А зачем, спросили меня, заказчику нужен аналитик как третья, самостоятельная сторона в сделке? Если мы заказываем продукт какой-то компании, то пусть они самостоятельно решают вопрос ресурсов и выделяют аналитика из своих имеющихся или ищут его специально под конкретный проект.
Объясняю: потому что именно аналитик управляет тем, с какой точностью бизнес-задачи заказчика транслируются в конечный продукт. Этим управляет не менеджер компании-исполнителя. Менеджер лишь формирует планы, сроки и бюджет на основе полученной от аналитиков и от разработчиков информации. И только потом передает конечную оценку заказчику. Сам менеджер оценить сложность работы не может. Сами разработчики могут оценить также лишь сложность и объем своей работы. Но всю систему целиком и все ее связи и зависимости, внешние и внутренние, а также пути расширения продукта по мере изменения отдельных входных параметров, видит только аналитик.
Поэтому производителю программных решений выгодно иметь аналитиков в своей команде: это дает возможность манипулировать стоимостью и объемом работы в своих интересах. Эта модель сделки является сейчас преобладающей на рынке.
Вторая модель подразумевает присутствие аналитиков на стороне заказчика. Она более целесообразна с точки зрения того, что аналитик защищает интересы заказчика на проекте. Но у нее также есть свои нюансы.

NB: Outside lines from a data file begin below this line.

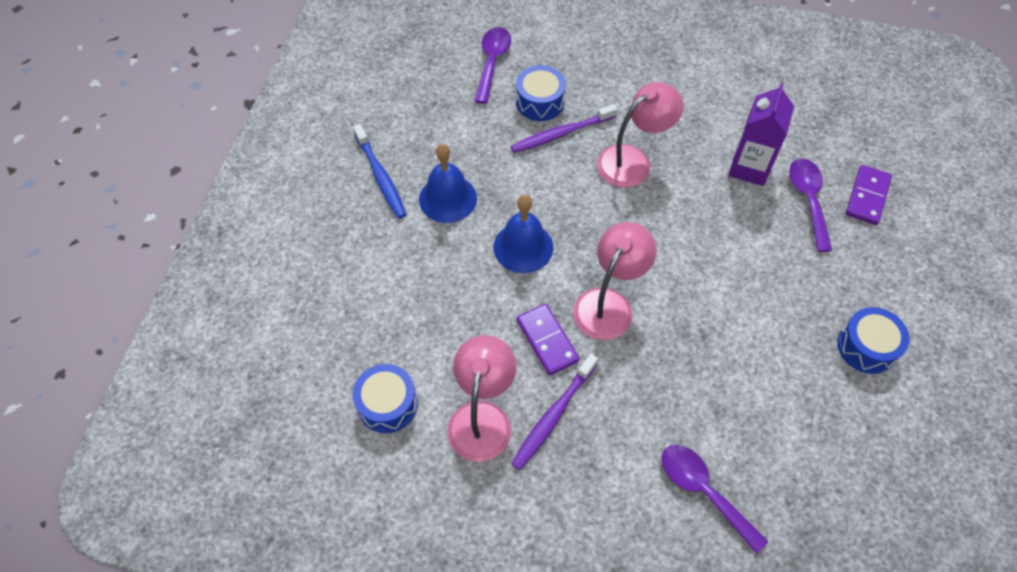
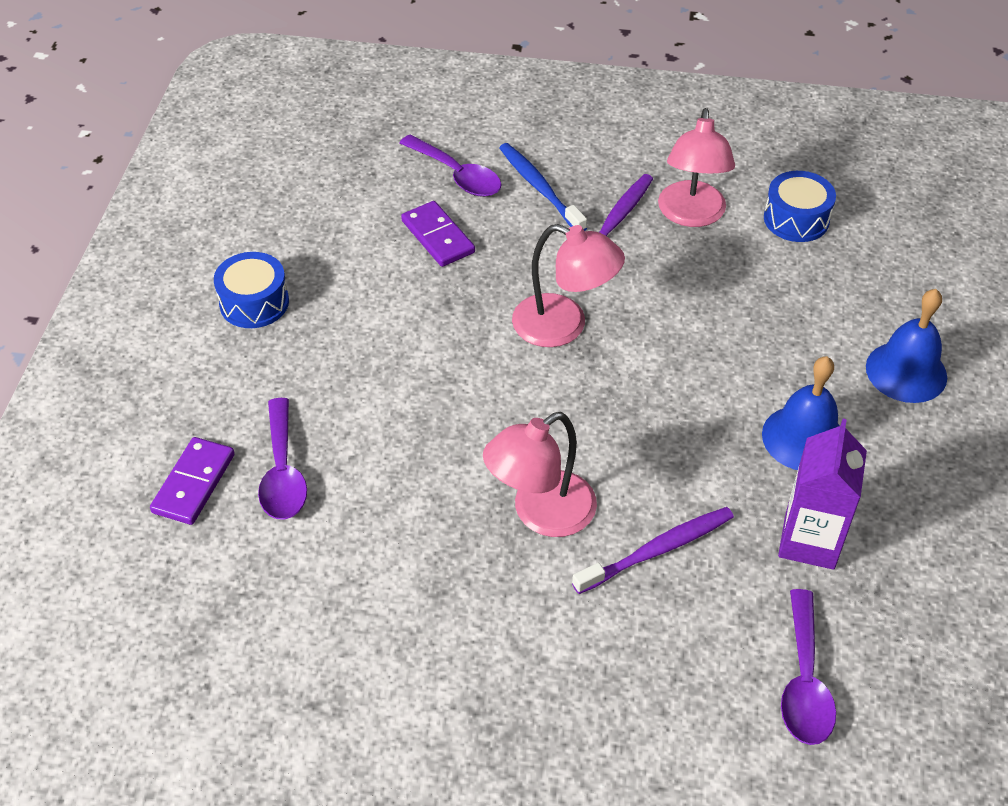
camera: 175 degrees right, 10 degrees down
blue toothbrush [353,124,407,219] -> blue toothbrush moved to [499,143,587,231]
blue bell [493,195,553,273] -> blue bell moved to [866,289,947,403]
blue drum [516,65,566,121] -> none
purple domino [516,304,580,375] -> purple domino moved to [401,201,475,267]
pink lamp [573,222,657,340] -> pink lamp turned 90 degrees counterclockwise [512,224,625,347]
purple carton [728,82,794,186] -> purple carton moved to [778,419,867,570]

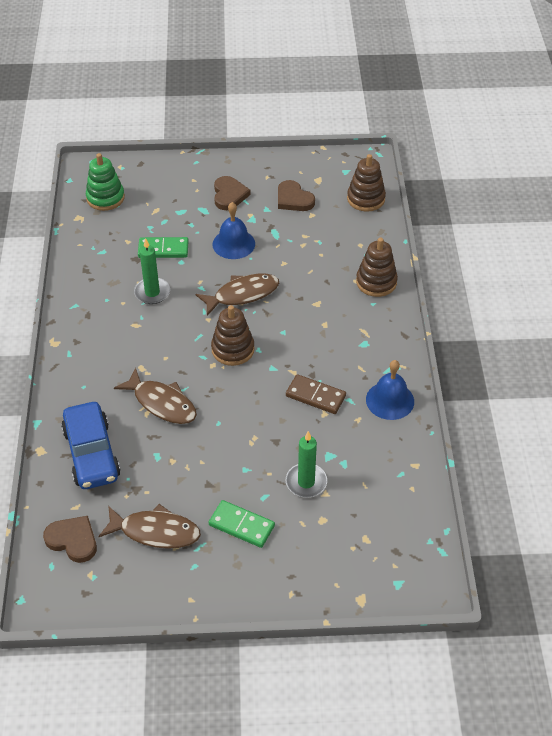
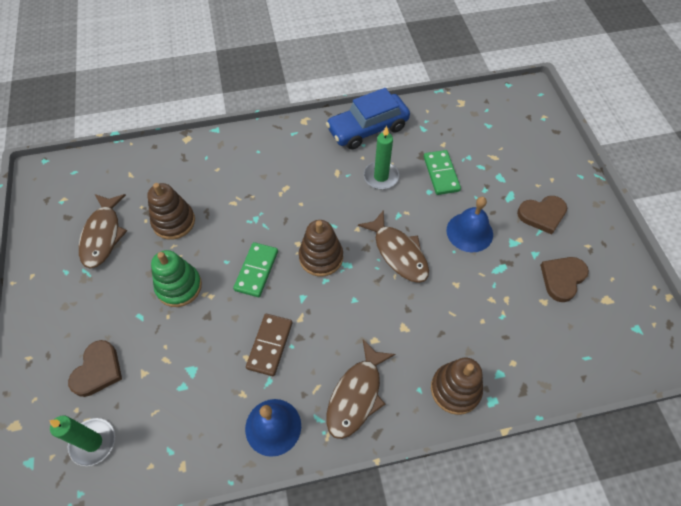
camera: 80 degrees right, 10 degrees up
brown heart [43,516,97,563] -> brown heart moved to [68,340,122,397]
blue car [61,402,120,489] -> blue car moved to [326,88,410,150]
green stacking toy [86,153,125,211] -> green stacking toy moved to [151,250,202,307]
brown fish [114,367,197,424] -> brown fish moved to [327,339,395,439]
green domino [209,500,275,548] -> green domino moved to [233,242,278,297]
green candle [286,431,327,497] -> green candle moved to [49,415,115,466]
brown stacking toy [347,154,386,212] -> brown stacking toy moved to [147,183,195,240]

Во-первых, недостаточная техническая квалификация такого специалиста. В этом случае он не дает никакого уменьшения рисков, а просто создает дополнительный объем работы и коммуникации. Однако заказчику будет казаться, что риски устранены – они ведь наняли человека, выделили его на проект. Это довольно популярная история на рынке, с которой я сталкивалась неоднократно. Требования от таких аналитиков все равно полностью переписываются на стороне компании-исполнителя. И только после этого включаются в договор.
Во-вторых, технический персонал и, в-частности, разработчики, могут просто не захотеть устанавливать коммуникацию с такими специалистами. И причины этого будут уже чисто психологическими. Они будут просить транслировать эти требования через «своего» человека. В итоге вы получите опять увеличение объема коммуникации и дополнительные искажения информации. И эта ситуации тоже очень типична для рынка, хотя в большинстве случаев хватает и первого условия, чтобы надежно все испортить.
Если мы выносим анализ требований в отдельную, юридически самостоятельную функцию, то получаем независимость предлагаемых решений от конкретной команды разработчиков. При этом сохраняется точность отражения требований заказчика.
Естественно, все психологические нюансы коммуникации при этом остаются, как и в любых договорных процессах. Но, по крайней мере, мы исключаем риск навязывания заказчику неоптимальных решений только потому, что именно эти разработчики по-другому сделать не могут.
И даже если вся команда разработчиков внезапно заболеет или растворится в тумане, вы сможете передать входной документ с требованиями абсолютно любой команде подходящей квалификации, и ваш проект будет продолжен, а не перезапущен с нуля.
Меня недавно спросили, приходилось ли мне сталкиваться с психологическим давлением при обсуждении условий сделок и проектных решений.
Начну издалека. Мне регулярно угрожают в соцсетях, примерно 2—3 раза в год. Речь идет не о глупых комментариях, а об угрозах, которые мне пишут лично и чаще всего по неизвестным мне причинам. С продолжительным преследованием я сталкивалась один раз, более десяти лет назад. Человек, его осуществлявший, имел расстройство психики, что и было позднее доказано в ситуации, уже никак не связанной со мной.
В профессиональных отношениях я дважды сталкивалась с ситуациями психологического давления. Один раз оно исходило от заказчика компании, на проекте которого я работала аналитиком, второй раз от нашего генерального директора (уже в другой компании).
Как я поступала?
В первом случае: обратилась к нашему генеральному директору и подробно изложила ситуацию, мои действия и аргументы. После чего данный заказчик больше меня не беспокоил. При этом он продолжал оставаться клиентом компании, а я продолжала в ней работать.